「蓮の女」は大輪の花を咲かせることができるか
佐藤 カマラ・ハリス副大統領の場合も、奴隷としてアメリカにやってきた黒人の子孫ではない。オバマ・ファミリーと同様に知的な家庭に生まれた「移民」の系譜に属しているといっていい。人種問題で大きく揺れている超大国アメリカはいま真っ二つに切り裂かれています。バイデン大統領がハリス氏を副大統領候補に選んだ時「この国、女の子たち、特に黒人やヒスパニックの子は、今朝起きたらまったく違う自分になったように見えただろう」と述べたのは印象的でした。彼女は、まさしく人種のサラダボウルといわれる二十一世紀のアメリカを体現するような存在です。この国を一つにまとめあげる潜在力があるはずです。しかし、それは、政策策定の力などではなく、人々を惹きつけてやまない人間力が備わっているか否かにかかっています。

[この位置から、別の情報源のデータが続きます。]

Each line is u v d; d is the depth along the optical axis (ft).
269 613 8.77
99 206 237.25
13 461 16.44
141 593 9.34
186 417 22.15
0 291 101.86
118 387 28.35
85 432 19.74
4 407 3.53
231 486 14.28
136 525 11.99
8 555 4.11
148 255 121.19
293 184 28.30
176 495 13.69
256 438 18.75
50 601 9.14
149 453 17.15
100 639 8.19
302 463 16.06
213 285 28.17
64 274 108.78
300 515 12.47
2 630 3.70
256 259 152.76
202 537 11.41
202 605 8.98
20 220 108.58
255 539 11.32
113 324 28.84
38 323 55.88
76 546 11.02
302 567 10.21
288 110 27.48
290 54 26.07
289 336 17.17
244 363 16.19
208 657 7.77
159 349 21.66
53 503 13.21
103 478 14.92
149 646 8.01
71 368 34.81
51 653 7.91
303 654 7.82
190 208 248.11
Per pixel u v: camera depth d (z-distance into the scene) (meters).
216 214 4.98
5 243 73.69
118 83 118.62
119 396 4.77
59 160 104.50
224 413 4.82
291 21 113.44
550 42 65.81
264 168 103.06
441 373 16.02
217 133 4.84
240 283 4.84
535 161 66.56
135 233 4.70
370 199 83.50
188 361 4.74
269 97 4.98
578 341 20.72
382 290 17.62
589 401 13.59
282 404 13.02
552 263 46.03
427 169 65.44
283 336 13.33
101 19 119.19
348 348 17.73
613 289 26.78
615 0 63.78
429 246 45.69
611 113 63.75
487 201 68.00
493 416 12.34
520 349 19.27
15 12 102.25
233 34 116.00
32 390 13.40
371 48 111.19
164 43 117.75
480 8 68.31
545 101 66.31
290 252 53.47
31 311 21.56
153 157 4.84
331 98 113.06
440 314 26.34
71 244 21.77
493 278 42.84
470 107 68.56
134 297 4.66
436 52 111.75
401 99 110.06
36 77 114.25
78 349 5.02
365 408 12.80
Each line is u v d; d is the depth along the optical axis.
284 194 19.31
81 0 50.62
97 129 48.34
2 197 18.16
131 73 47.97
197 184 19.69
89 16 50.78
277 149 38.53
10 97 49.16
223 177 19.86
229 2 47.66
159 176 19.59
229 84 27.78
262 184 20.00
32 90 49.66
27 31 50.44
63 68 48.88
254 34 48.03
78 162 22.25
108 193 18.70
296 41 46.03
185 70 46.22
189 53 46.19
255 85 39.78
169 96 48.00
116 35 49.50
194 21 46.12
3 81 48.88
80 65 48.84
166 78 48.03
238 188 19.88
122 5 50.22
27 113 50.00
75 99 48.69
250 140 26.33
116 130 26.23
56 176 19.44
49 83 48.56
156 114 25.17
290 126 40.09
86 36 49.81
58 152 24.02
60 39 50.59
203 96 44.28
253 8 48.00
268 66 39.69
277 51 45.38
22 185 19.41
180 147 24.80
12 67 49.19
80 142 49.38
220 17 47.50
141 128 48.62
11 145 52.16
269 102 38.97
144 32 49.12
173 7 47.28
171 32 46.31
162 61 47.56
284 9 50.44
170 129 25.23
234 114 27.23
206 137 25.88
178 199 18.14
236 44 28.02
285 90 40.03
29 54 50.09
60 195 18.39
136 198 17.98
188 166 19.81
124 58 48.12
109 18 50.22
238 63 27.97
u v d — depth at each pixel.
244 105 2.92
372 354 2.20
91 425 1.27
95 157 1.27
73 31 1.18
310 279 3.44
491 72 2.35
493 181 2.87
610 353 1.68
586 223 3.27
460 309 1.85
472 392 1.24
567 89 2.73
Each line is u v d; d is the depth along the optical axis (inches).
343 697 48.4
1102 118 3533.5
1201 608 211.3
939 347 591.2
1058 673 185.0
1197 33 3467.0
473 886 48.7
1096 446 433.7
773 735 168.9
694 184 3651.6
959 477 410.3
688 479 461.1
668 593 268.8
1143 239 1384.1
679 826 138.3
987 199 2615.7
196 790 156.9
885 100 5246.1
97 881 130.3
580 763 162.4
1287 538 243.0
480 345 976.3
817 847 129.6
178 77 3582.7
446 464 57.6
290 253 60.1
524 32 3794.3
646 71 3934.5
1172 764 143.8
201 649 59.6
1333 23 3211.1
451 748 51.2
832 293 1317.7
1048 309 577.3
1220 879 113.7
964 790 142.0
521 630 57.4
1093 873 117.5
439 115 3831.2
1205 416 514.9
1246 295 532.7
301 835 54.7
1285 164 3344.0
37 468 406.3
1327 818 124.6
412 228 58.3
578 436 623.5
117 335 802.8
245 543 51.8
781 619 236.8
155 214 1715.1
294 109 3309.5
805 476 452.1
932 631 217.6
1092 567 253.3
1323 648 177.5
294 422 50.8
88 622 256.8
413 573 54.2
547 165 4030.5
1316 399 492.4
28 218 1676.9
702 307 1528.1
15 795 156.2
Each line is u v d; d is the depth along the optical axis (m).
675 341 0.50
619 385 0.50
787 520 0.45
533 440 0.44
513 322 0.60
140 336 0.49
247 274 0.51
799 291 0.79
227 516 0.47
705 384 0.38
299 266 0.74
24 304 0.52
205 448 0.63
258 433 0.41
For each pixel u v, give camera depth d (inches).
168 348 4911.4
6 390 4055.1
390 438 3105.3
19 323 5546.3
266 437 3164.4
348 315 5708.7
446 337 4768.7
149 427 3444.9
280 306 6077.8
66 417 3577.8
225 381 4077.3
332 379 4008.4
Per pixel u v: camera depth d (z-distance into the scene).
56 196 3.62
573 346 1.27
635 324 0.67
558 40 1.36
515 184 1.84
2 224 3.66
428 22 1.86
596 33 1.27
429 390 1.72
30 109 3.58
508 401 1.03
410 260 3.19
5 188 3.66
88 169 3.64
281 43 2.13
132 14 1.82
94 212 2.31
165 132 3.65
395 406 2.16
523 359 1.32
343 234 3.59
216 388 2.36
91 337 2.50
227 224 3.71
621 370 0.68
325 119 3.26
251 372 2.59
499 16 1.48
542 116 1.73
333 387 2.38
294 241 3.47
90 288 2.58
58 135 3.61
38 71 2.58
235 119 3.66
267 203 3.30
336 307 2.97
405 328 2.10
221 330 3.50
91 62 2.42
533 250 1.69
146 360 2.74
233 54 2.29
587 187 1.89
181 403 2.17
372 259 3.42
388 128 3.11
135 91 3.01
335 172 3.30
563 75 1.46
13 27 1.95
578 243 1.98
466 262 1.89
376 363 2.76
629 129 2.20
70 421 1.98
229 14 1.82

手嶋 ロナルド・レーガン大統領という人が、現代アメリカを代表する歴史家たちから「二十世紀のもっともすぐれた大統領」のひとりと認められているのも、そうしたアメリカ国民を一つにまとめあげた人間的魅力にありました。
佐藤 「蓮の女」というサンスクリット語の名をもつカマラが、トランプ大統領によって引き裂かれてしまったアメリカを再び一つにまとめあげ、大輪の花を咲かせることができるか。本書のテーマである「米中対立」の行方も左右することになるでしょう。
手嶋 その通りです。レーガン大統領は、アメリカのデモクラシーに揺るぎない自信を持ち続けた人で、その信念のゆえに、あの冷たい戦争を終わらせる推進役になったのですから。